Die EU müsse das bislang geltende Ziel für den Ausbau der Erneuerbaren bis 2030 von 42,5 Prozent nachbessern und durch Maßnahmen auf europäischer Ebene auf 45 Prozent bringen. Dabei könnten auch zwischenstaatliche Projekte zum Einsatz kommen.
Die Freunde der Erneuerbaren wollen sich für den Aufbau einer „Industrie für Erneuerbare“ einsetzen, um die strategische Autonomie der EU zu stärken. Strategische Lieferketten müssten diversifiziert, die eigene Produktion gestärkt werden, ohne dass dies zu höheren Kosten führe. Global setzen sich die elf Länder für das von der COP28 erklärte Ziel ein, die Kapazität der Anlagen zur Nutzung erneuerbarer Energien bis 2030 auf elf Terrawatt anzuheben: „Damit bekämpfen wir nicht nur die Klimakrise sondern eröffnen auch große ökonomische Chancen“, heißt es in dem Positionspapier.

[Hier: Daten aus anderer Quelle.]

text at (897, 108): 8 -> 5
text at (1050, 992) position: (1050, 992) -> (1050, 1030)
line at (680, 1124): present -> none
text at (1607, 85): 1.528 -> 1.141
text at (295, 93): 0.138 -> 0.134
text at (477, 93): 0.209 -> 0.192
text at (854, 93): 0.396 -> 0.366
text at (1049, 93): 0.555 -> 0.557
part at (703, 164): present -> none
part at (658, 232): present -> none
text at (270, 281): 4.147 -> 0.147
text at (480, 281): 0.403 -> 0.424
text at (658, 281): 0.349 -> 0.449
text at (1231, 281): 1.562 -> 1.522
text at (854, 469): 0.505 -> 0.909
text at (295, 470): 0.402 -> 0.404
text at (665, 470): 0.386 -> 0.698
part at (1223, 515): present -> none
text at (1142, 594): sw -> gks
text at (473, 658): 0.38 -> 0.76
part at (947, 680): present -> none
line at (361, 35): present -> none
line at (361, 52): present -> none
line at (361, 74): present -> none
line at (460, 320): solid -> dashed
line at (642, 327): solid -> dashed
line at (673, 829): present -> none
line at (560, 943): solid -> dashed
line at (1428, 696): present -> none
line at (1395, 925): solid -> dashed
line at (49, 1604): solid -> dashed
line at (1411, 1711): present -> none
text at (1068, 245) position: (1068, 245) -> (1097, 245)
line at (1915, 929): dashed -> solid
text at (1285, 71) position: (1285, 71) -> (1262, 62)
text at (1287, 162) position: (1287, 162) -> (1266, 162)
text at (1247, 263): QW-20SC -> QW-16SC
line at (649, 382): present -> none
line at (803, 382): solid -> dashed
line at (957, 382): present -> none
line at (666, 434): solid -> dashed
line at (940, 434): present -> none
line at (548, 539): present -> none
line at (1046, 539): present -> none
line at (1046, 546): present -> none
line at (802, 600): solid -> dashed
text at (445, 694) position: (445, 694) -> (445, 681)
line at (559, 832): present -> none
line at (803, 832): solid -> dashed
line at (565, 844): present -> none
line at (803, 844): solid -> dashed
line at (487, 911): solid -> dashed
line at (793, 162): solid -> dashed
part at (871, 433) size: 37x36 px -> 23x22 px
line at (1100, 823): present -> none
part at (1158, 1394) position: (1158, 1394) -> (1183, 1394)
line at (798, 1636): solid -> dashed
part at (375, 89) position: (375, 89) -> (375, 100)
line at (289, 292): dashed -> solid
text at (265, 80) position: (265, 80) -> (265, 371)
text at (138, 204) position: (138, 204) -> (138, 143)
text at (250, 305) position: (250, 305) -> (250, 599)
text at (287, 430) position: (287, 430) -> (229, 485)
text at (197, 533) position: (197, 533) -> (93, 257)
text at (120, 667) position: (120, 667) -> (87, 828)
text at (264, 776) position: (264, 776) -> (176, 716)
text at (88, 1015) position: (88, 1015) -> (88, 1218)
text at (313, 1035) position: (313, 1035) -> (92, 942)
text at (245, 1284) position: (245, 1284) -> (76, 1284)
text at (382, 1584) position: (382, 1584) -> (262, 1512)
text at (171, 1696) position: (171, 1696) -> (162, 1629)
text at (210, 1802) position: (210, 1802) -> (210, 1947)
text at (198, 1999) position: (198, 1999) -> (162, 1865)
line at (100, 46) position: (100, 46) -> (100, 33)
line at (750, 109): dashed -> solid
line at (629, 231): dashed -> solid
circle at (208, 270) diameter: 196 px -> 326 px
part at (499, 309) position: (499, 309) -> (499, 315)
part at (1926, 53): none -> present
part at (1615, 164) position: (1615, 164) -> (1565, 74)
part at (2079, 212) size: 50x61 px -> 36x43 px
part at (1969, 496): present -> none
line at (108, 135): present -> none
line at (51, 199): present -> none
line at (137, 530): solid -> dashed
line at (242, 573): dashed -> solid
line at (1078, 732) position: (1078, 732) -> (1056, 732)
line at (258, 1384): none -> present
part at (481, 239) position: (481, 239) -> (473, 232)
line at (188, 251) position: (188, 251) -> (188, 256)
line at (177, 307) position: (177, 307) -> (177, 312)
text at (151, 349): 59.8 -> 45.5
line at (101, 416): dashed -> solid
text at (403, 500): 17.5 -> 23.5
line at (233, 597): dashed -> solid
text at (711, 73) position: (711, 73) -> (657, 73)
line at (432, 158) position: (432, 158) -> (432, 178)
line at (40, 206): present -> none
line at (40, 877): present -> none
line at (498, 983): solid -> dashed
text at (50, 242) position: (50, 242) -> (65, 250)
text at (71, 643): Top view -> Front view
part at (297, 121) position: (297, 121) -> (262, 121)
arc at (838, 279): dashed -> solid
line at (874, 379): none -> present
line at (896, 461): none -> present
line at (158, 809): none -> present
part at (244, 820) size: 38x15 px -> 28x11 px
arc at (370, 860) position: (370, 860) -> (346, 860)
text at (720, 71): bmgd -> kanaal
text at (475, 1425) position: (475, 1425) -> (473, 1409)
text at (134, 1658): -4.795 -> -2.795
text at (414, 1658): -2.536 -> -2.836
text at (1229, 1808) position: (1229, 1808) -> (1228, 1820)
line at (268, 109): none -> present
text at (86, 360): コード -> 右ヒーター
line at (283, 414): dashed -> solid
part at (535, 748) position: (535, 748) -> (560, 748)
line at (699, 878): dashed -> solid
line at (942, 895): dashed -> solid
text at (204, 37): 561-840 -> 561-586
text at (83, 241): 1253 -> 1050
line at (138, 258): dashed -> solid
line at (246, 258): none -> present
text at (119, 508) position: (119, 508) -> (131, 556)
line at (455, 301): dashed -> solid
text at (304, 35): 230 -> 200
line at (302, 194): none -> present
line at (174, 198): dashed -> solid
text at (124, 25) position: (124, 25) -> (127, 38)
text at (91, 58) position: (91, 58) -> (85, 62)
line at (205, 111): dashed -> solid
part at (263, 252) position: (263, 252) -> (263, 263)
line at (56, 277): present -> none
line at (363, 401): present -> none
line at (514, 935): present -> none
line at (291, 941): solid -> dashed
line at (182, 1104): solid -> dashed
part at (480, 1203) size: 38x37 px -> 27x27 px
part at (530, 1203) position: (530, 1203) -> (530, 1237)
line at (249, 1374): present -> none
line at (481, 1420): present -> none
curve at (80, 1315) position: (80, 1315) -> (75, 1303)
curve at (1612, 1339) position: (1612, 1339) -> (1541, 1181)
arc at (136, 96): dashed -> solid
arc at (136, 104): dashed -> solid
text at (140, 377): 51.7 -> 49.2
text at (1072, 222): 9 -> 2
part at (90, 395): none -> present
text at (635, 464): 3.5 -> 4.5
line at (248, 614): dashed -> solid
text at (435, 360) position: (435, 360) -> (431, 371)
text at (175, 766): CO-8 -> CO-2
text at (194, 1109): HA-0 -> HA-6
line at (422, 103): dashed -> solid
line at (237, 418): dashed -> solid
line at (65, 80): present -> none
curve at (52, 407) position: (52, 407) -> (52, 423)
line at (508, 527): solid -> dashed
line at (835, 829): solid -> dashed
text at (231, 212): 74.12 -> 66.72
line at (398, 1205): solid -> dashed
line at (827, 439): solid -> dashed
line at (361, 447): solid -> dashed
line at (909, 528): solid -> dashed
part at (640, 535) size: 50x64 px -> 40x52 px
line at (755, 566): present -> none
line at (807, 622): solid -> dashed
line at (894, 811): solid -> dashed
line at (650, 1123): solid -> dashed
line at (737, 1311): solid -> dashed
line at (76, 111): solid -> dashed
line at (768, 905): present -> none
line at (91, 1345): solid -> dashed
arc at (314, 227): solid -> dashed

Wirtschaftsstaatssekretär Sven Giegold betonte am Rande des Rates das Recht jedes Mitgliedsstaates, seinen Energiemix zu bestimmen. Gleichzeitig machte er deutlich, dass Deutschland die Herausforderung der Atomfreunde annimmt: „Wir denken, dass es billiger ist, erneuerbare Energie einzusetzen. Als Ergänzung benötigen wir sehr flexible Kraftwerke. Das leisten Atomkraftwerke nicht. Ein Atomreaktor reagiert nicht schnell genug.“ Die Bundesregierung sei deswegen davon überzeugt, dass Strom aus erneuerbaren Energien am Ende billiger sein werde. Aber das sei nicht notwendigerweise ein Widerspruch zu Ländern, die sich anders entscheiden, für eine Technologie, von der die Bundesregierung denke, „dass es ein teures Experiment wird“.